Придя домой, Вишневский сразу сел на диван и устремил взор на небольшую картину, с пейзажем, нарисованную когда-то давно, ещё в детстве, его супругой.
Пейзаж был необычен: довольно широкий лесной ручей — почти речка — деревья, низкие, совсем не размытые берега, с подступающей к самому их краю неподвижной водой, отражающей ветви деревьев и облака на небе, которое на картине было скрыто ограничивающей её рамой.
"Ну и что?" — подумал Вишневский, — "Почему эта дура не нашла холст большего размера?"
Рядом, на полке, стояли тома его тёзки — Всеволода, которого он не мог терпеть, но которые преподнесла ему в подарок к сорокалетию его жена.
Поднявшись, он вытащил том за томом все книги своего однофамильца, и, схватывая за переплёт каждую из них по очереди и помогая себе коленом, стал рвать на части, пока не разделался с каждой из книг и не устал.
Чтобы перевести дыхание, Алексей откинулся на спинку дивана, погрузился в мучительную думу, вернувшись невидящим взглядом к картине.

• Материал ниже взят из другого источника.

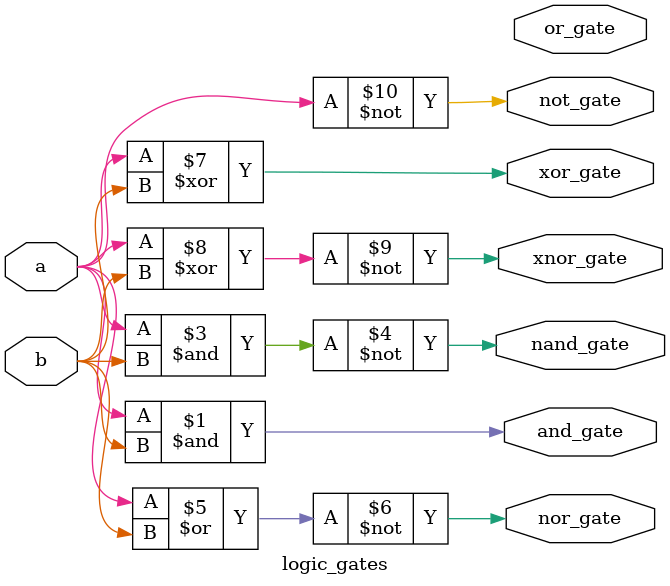
<source format=v>

module logic_gates (input a, b,
                    output and_gate, or_gate, nand_gate, nor_gate, not_gate, xor_gate, xnor_gate
                    );

                    
                    and a1(and_gate, a, b);
                    or o1(or_out, a, b);
                    nand n1(nand_gate, a, b);
                    nor n2(nor_gate, a, b);
                    not n3(not_gate, a);
                    xor x1(xor_gate, a, b);
                    xnor x2(xnor_gate, a, b);

endmodule

</source>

Отдыхая, он забылся и очнулся оттого, что прямо на его глазах, картина, будто бы не выдержав тяжести его взгляда, вдруг, сорвалась и упала… Сама…
Алексей вздрогнул. Удивился. Что-то необычное творилось с ним сегодня…
Сначала, водопроводный кран, трубы, газовая плита, телефон, радио, а теперь — ожившая картина!
"Почему она упала?" — рассуждал Вишневский, — "Ведь, сколько лет висела, никто её не трогал, и — не падала… А тут… Ведь никто же не трогал… Почему — сегодня? Прямо — на моих глазах?"
Алексей Николаевич ощущал себя достаточно трезвым. Двести пятьдесят грамм водки создавали лишь привычное настроение. Вишневский встал, поднял картину и начал исследовать причину её падения. Оказалась оборванной леска, на которой картина висела уже немало лет.
Он бросился к окну. Там было темно, и окна близко стоящего противоположного дома светились унылым светом. Неба не было видно.
"Чай прогноз сбылся", — подумал он вслух. И ему сделалось ещё более невыносимо. Он был один. Один на всём белом свете. И ему было страшно, как ребёнку. Страшно до жути. Вишневский бросился к наружной двери, заперся на все замки.